===== Excerpted records

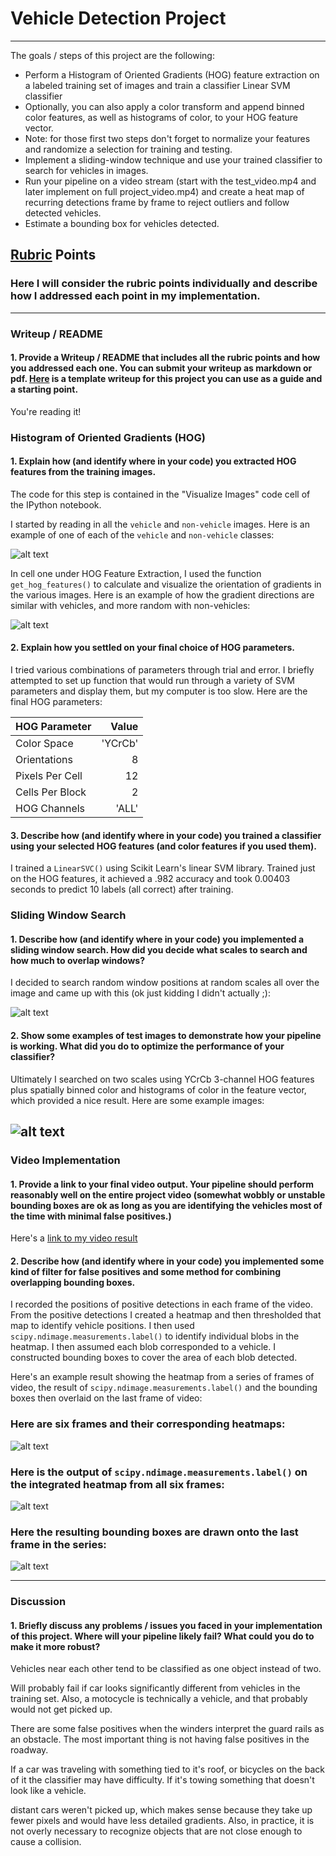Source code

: # Vehicle Detection Project


---



The goals / steps of this project are the following:

* Perform a Histogram of Oriented Gradients (HOG) feature extraction on a labeled training set of images and train a classifier Linear SVM classifier
* Optionally, you can also apply a color transform and append binned color features, as well as histograms of color, to your HOG feature vector.
* Note: for those first two steps don't forget to normalize your features and randomize a selection for training and testing.
* Implement a sliding-window technique and use your trained classifier to search for vehicles in images.
* Run your pipeline on a video stream (start with the test_video.mp4 and later implement on full project_video.mp4) and create a heat map of recurring detections frame by frame to reject outliers and follow detected vehicles.
* Estimate a bounding box for vehicles detected.

[//]: # (Image References)
[image1]: ./examples/car_not_car.png
[image2]: ./examples/HOG_example.jpg
[image3]: ./examples/sliding_windows.jpg
[image4]: ./examples/sliding_window.jpg
[image5]: ./examples/bboxes_and_heat.png
[image6]: ./examples/labels_map.png
[image7]: ./examples/output_bboxes.png
[video1]: ./project_video.mp4

## [Rubric](https://review.udacity.com/#!/rubrics/513/view) Points
### Here I will consider the rubric points individually and describe how I addressed each point in my implementation.  

---
### Writeup / README

#### 1. Provide a Writeup / README that includes all the rubric points and how you addressed each one.  You can submit your writeup as markdown or pdf.  [Here](https://github.com/udacity/CarND-Vehicle-Detection/blob/master/writeup_template.md) is a template writeup for this project you can use as a guide and a starting point.  

You're reading it!

### Histogram of Oriented Gradients (HOG)

#### 1. Explain how (and identify where in your code) you extracted HOG features from the training images.

The code for this step is contained in the "Visualize Images" code cell of the IPython notebook.  

I started by reading in all the `vehicle` and `non-vehicle` images.  Here is an example of one of each of the `vehicle` and `non-vehicle` classes:

![alt text][image1]

In cell one under HOG Feature Extraction, I used the function `get_hog_features()` to calculate and visualize the orientation of gradients in the various images.  Here is an example of how the gradient directions are similar with vehicles, and more random with non-vehicles:


![alt text][image2]

#### 2. Explain how you settled on your final choice of HOG parameters.

I tried various combinations of parameters through trial and error.  I briefly attempted to set up function that would run through a variety of SVM parameters and display them, but my computer is too slow.  Here are the final HOG parameters:

| HOG Parameter   |  Value       |  
| -------------   |-------------:|
| Color Space     | 'YCrCb' |
| Orientations    | 8     |   
| Pixels Per Cell | 12      |    
| Cells Per Block | 2 |
| HOG Channels    | 'ALL' |

#### 3. Describe how (and identify where in your code) you trained a classifier using your selected HOG features (and color features if you used them).

I trained a `LinearSVC()` using Scikit Learn's linear SVM library.  Trained just on the HOG features, it achieved a .982 accuracy and took 0.00403 seconds to predict 10 labels (all correct) after training.

### Sliding Window Search

#### 1. Describe how (and identify where in your code) you implemented a sliding window search.  How did you decide what scales to search and how much to overlap windows?

I decided to search random window positions at random scales all over the image and came up with this (ok just kidding I didn't actually ;):

![alt text][image3]

#### 2. Show some examples of test images to demonstrate how your pipeline is working.  What did you do to optimize the performance of your classifier?

Ultimately I searched on two scales using YCrCb 3-channel HOG features plus spatially binned color and histograms of color in the feature vector, which provided a nice result.  Here are some example images:

![alt text][image4]
---

### Video Implementation

#### 1. Provide a link to your final video output.  Your pipeline should perform reasonably well on the entire project video (somewhat wobbly or unstable bounding boxes are ok as long as you are identifying the vehicles most of the time with minimal false positives.)
Here's a [link to my video result](./project_video.mp4)


#### 2. Describe how (and identify where in your code) you implemented some kind of filter for false positives and some method for combining overlapping bounding boxes.

I recorded the positions of positive detections in each frame of the video.  From the positive detections I created a heatmap and then thresholded that map to identify vehicle positions.  I then used `scipy.ndimage.measurements.label()` to identify individual blobs in the heatmap.  I then assumed each blob corresponded to a vehicle.  I constructed bounding boxes to cover the area of each blob detected.  

Here's an example result showing the heatmap from a series of frames of video, the result of `scipy.ndimage.measurements.label()` and the bounding boxes then overlaid on the last frame of video:

### Here are six frames and their corresponding heatmaps:

![alt text][image5]

### Here is the output of `scipy.ndimage.measurements.label()` on the integrated heatmap from all six frames:
![alt text][image6]

### Here the resulting bounding boxes are drawn onto the last frame in the series:
![alt text][image7]



---

### Discussion

#### 1. Briefly discuss any problems / issues you faced in your implementation of this project.  Where will your pipeline likely fail?  What could you do to make it more robust?

Vehicles near each other tend to be classified as one object instead of two.  

Will probably fail if car looks significantly different from vehicles in the training set.  Also, a motocycle is technically a vehicle, and that probably would not get picked up.  

There are some false positives when the winders interpret the guard rails as an obstacle.  The most important thing is not having false positives in the roadway.

If a car was traveling with something tied to it's roof, or bicycles on the back of it the classifier may have difficulty.  If it's towing something that doesn't look like a vehicle.

distant cars weren't picked up, which makes sense because they take up fewer pixels and would have less detailed gradients.  Also, in practice, it is not overly necessary to recognize objects that are not close enough to cause a collision.
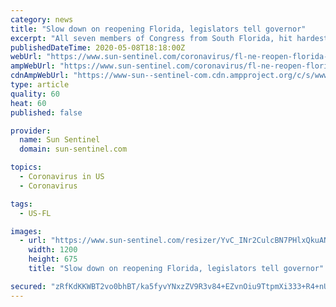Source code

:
 ```yaml
---
category: news
title: "Slow down on reopening Florida, legislators tell governor"
excerpt: "All seven members of Congress from South Florida, hit hardest y the coronavirus, are warning Gov. Ron DeSantis they have “grave concerns” about the way he’s reopening the state."
publishedDateTime: 2020-05-08T18:18:00Z
webUrl: "https://www.sun-sentinel.com/coronavirus/fl-ne-reopen-florida-democrats-ron-desantis-20200508-l6powyd4evhi7bihq7obueuplu-story.html"
ampWebUrl: "https://www.sun-sentinel.com/coronavirus/fl-ne-reopen-florida-democrats-ron-desantis-20200508-l6powyd4evhi7bihq7obueuplu-story.html?outputType=amp"
cdnAmpWebUrl: "https://www-sun--sentinel-com.cdn.ampproject.org/c/s/www.sun-sentinel.com/coronavirus/fl-ne-reopen-florida-democrats-ron-desantis-20200508-l6powyd4evhi7bihq7obueuplu-story.html?outputType=amp"
type: article
quality: 60
heat: 60
published: false

provider:
  name: Sun Sentinel
  domain: sun-sentinel.com

topics:
  - Coronavirus in US
  - Coronavirus

tags:
  - US-FL

images:
  - url: "https://www.sun-sentinel.com/resizer/YvC_INr2CulcBN7PHlxQkuANzZM=/1200x0/top/arc-anglerfish-arc2-prod-tronc.s3.amazonaws.com/public/YWZ7L7DGDNGR7FS4XBGUS4L7LI.jpg"
    width: 1200
    height: 675
    title: "Slow down on reopening Florida, legislators tell governor"

secured: "zRfKdKKWBT2vo0bhBT/ka5fyvYNxzZV9R3v84+EZvnOiu9TtpmXi333+R4+nUEVoicfpKlWDZZnGQB7YBWON7OqSObqhOXQQ6B5DRVwVewmQiAA/QwXPNAtOJjwX6EOIxIZqS+68ErCCSkc0nPBumwvkh5yiKOA59pKMaI0UJsXcQ12Xo/rZHR5D5s/vxUY+9S9jfopc1Vr2hYLTEJITvYOE1WKE4NNTclqO/E2e6e50etiLglhOSO4Cvzx0MOUsRvGxlYybOnKrDaVjkXv50+/FxsvzIeARmnk88/AP4G6VjqfbwEAbJAP5LyfmzM25gQxqTOIu4iyixaBfMC9mAgkrQHP2V0ujlj4IF6eww4OOQ25emSKSWSPCbynioW2UmQGWWa4AW627S2A6sSzEVlh13z+GKshzCrqZ4YLNSy5G9mMVM4MV4ItdJw7zVtPSMFLnSSUPbN5sLTgHR2eB8dLu5Z6QMliNdY3KAApzH4I=;evgYIFIxnFfQ+ChmOEbuRQ=="
---
```


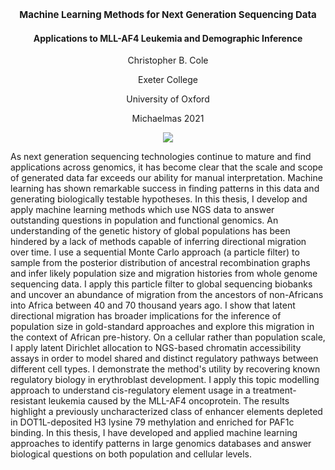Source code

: ### <p align="center" style="font-size:15px"> Machine Learning Methods for Next Generation Sequencing Data </p> 
#### <p align="center"> Applications to MLL-AF4 Leukemia and Demographic Inference
 

 
<p align="center"> Christopher B. Cole
  
<p align="center"> Exeter College
<p align="center"> University of Oxford
<p align="center"> Michaelmas 2021 </p>

<p align="center">
<a href="https://ora.ox.ac.uk/objects/uuid:f59588c0-9b92-4e9e-b9b8-c6f2104ffd6a"><img src="https://img.shields.io/badge/View%20on%20ORA-Official%20thesis%20record-darkblue"></a>
</p> 

As next generation sequencing technologies continue to mature and find applications across genomics, it has become clear that the scale and scope of generated data far exceeds our ability for manual interpretation. Machine learning has shown remarkable success in finding patterns in this data and generating biologically testable hypotheses. In this thesis, I develop and apply machine learning methods which use NGS data to answer outstanding questions in population and functional genomics.
An understanding of the genetic history of global populations has been hindered by a lack of methods capable of inferring directional migration over time. 
I use a sequential Monte Carlo approach (a particle filter) to sample from the posterior distribution of ancestral recombination graphs and infer likely population size and migration histories from whole genome sequencing data.
I apply this particle filter to global sequencing biobanks and uncover an abundance of migration from the ancestors of non-Africans into Africa between 40 and 70 thousand years ago. I show that latent directional migration has broader implications for the inference of population size in gold-standard approaches and explore this migration in the context of African pre-history.
On a cellular rather than population scale, I apply latent Dirichlet allocation to NGS-based chromatin accessibility assays in order to model shared and distinct regulatory pathways between different cell types. I demonstrate the method's utility by recovering known regulatory biology in erythroblast development. I apply this topic modelling approach to understand cis-regulatory element usage in a treatment-resistant leukemia caused by the MLL-AF4 oncoprotein. The results highlight a previously uncharacterized class of enhancer elements depleted in DOT1L-deposited H3 lysine 79 methylation and enriched for PAF1c binding. 
In this thesis, I have developed and applied machine learning approaches to identify patterns in large genomics databases and answer biological questions on both population and cellular levels. 
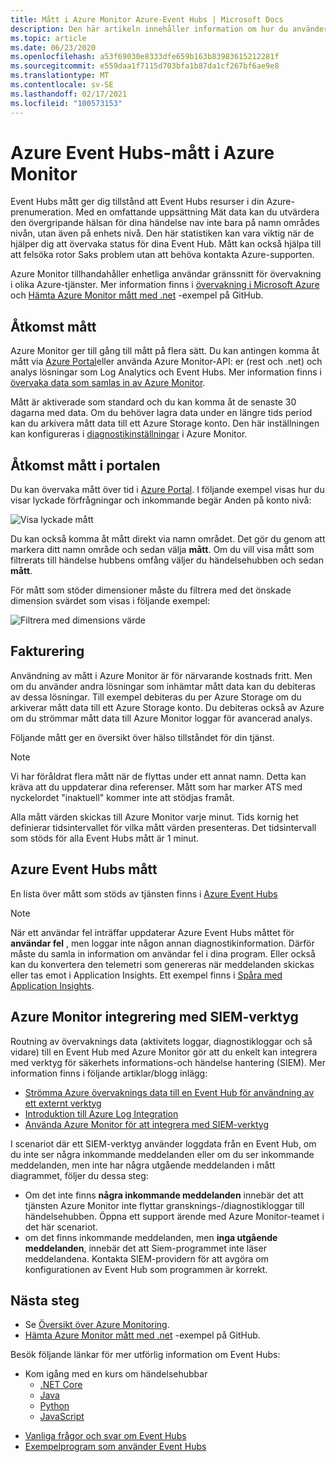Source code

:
 ```yaml
---
title: Mått i Azure Monitor Azure-Event Hubs | Microsoft Docs
description: Den här artikeln innehåller information om hur du använder Azure Monitor för att övervaka Azure Event Hubs
ms.topic: article
ms.date: 06/23/2020
ms.openlocfilehash: a53f69030e8333dfe659b163b83983615212281f
ms.sourcegitcommit: e559daa1f7115d703bfa1b87da1cf267bf6ae9e8
ms.translationtype: MT
ms.contentlocale: sv-SE
ms.lasthandoff: 02/17/2021
ms.locfileid: "100573153"
---
```

# <a name="azure-event-hubs-metrics-in-azure-monitor"></a>Azure Event Hubs-mått i Azure Monitor

Event Hubs mått ger dig tillstånd att Event Hubs resurser i din Azure-prenumeration. Med en omfattande uppsättning Mät data kan du utvärdera den övergripande hälsan för dina händelse nav inte bara på namn områdes nivån, utan även på enhets nivå. Den här statistiken kan vara viktig när de hjälper dig att övervaka status för dina Event Hub. Mått kan också hjälpa till att felsöka rotor Saks problem utan att behöva kontakta Azure-supporten.

Azure Monitor tillhandahåller enhetliga användar gränssnitt för övervakning i olika Azure-tjänster. Mer information finns i [övervakning i Microsoft Azure](../azure-monitor/overview.md) och [Hämta Azure Monitor mått med .net](https://github.com/Azure-Samples/monitor-dotnet-metrics-api) -exempel på GitHub.

## <a name="access-metrics"></a>Åtkomst mått

Azure Monitor ger till gång till mått på flera sätt. Du kan antingen komma åt mått via [Azure Portal](https://portal.azure.com)eller använda Azure Monitor-API: er (rest och .net) och analys lösningar som Log Analytics och Event Hubs. Mer information finns i [övervaka data som samlas in av Azure Monitor](../azure-monitor/data-platform.md).

Mått är aktiverade som standard och du kan komma åt de senaste 30 dagarna med data. Om du behöver lagra data under en längre tids period kan du arkivera mått data till ett Azure Storage konto. Den här inställningen kan konfigureras i [diagnostikinställningar](../azure-monitor/essentials/diagnostic-settings.md) i Azure Monitor.


## <a name="access-metrics-in-the-portal"></a>Åtkomst mått i portalen

Du kan övervaka mått över tid i [Azure Portal](https://portal.azure.com). I följande exempel visas hur du visar lyckade förfrågningar och inkommande begär Anden på konto nivå:

![Visa lyckade mått][1]

Du kan också komma åt mått direkt via namn området. Det gör du genom att markera ditt namn område och sedan välja **mått**. Om du vill visa mått som filtrerats till händelse hubbens omfång väljer du händelsehubben och sedan **mått**.

För mått som stöder dimensioner måste du filtrera med det önskade dimension svärdet som visas i följande exempel:

![Filtrera med dimensions värde][2]

## <a name="billing"></a>Fakturering

Användning av mått i Azure Monitor är för närvarande kostnads fritt. Men om du använder andra lösningar som inhämtar mått data kan du debiteras av dessa lösningar. Till exempel debiteras du per Azure Storage om du arkiverar mått data till ett Azure Storage konto. Du debiteras också av Azure om du strömmar mått data till Azure Monitor loggar för avancerad analys.

Följande mått ger en översikt över hälso tillståndet för din tjänst. 

> [!NOTE]
> Vi har föråldrat flera mått när de flyttas under ett annat namn. Detta kan kräva att du uppdaterar dina referenser. Mått som har marker ATS med nyckelordet "inaktuell" kommer inte att stödjas framåt.

Alla mått värden skickas till Azure Monitor varje minut. Tids kornig het definierar tidsintervallet för vilka mått värden presenteras. Det tidsintervall som stöds för alla Event Hubs mått är 1 minut.

## <a name="azure-event-hubs-metrics"></a>Azure Event Hubs mått
En lista över mått som stöds av tjänsten finns i [Azure Event Hubs](../azure-monitor/essentials/metrics-supported.md#microsofteventhubnamespaces)

> [!NOTE]
> När ett användar fel inträffar uppdaterar Azure Event Hubs måttet för **användar fel** , men loggar inte någon annan diagnostikinformation. Därför måste du samla in information om användar fel i dina program. Eller också kan du konvertera den telemetri som genereras när meddelanden skickas eller tas emot i Application Insights. Ett exempel finns i [Spåra med Application Insights](../service-bus-messaging/service-bus-end-to-end-tracing.md#tracking-with-azure-application-insights).

## <a name="azure-monitor-integration-with-siem-tools"></a>Azure Monitor integrering med SIEM-verktyg
Routning av övervaknings data (aktivitets loggar, diagnostikloggar och så vidare) till en Event Hub med Azure Monitor gör att du enkelt kan integrera med verktyg för säkerhets informations-och händelse hantering (SIEM). Mer information finns i följande artiklar/blogg inlägg:

- [Strömma Azure övervaknings data till en Event Hub för användning av ett externt verktyg](../azure-monitor/essentials/stream-monitoring-data-event-hubs.md)
- [Introduktion till Azure Log Integration](/previous-versions/azure/security/fundamentals/azure-log-integration-overview)
- [Använda Azure Monitor för att integrera med SIEM-verktyg](https://azure.microsoft.com/blog/use-azure-monitor-to-integrate-with-siem-tools/)

I scenariot där ett SIEM-verktyg använder loggdata från en Event Hub, om du inte ser några inkommande meddelanden eller om du ser inkommande meddelanden, men inte har några utgående meddelanden i mått diagrammet, följer du dessa steg:

- Om det inte finns **några inkommande meddelanden** innebär det att tjänsten Azure Monitor inte flyttar gransknings-/diagnostikloggar till händelsehubben. Öppna ett support ärende med Azure Monitor-teamet i det här scenariot. 
- om det finns inkommande meddelanden, men **inga utgående meddelanden**, innebär det att Siem-programmet inte läser meddelandena. Kontakta SIEM-providern för att avgöra om konfigurationen av Event Hub som programmen är korrekt.


## <a name="next-steps"></a>Nästa steg

* Se [Översikt över Azure Monitoring](../azure-monitor/overview.md).
* [Hämta Azure Monitor mått med .net](https://github.com/Azure-Samples/monitor-dotnet-metrics-api) -exempel på GitHub. 

Besök följande länkar för mer utförlig information om Event Hubs:

- Kom igång med en kurs om händelsehubbar
    - [.NET Core](event-hubs-dotnet-standard-getstarted-send.md)
    - [Java](event-hubs-java-get-started-send.md)
    - [Python](event-hubs-python-get-started-send.md)
    - [JavaScript](event-hubs-java-get-started-send.md)
* [Vanliga frågor och svar om Event Hubs](event-hubs-faq.md)
* [Exempelprogram som använder Event Hubs](https://github.com/Azure/azure-event-hubs/tree/master/samples)

[1]: ./media/event-hubs-metrics-azure-monitor/event-hubs-monitor1.png
[2]: ./media/event-hubs-metrics-azure-monitor/event-hubs-monitor2.png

==========

• **Required work**
Provide the count of lines above that contain "README", without any other words.

• **Finished task**
2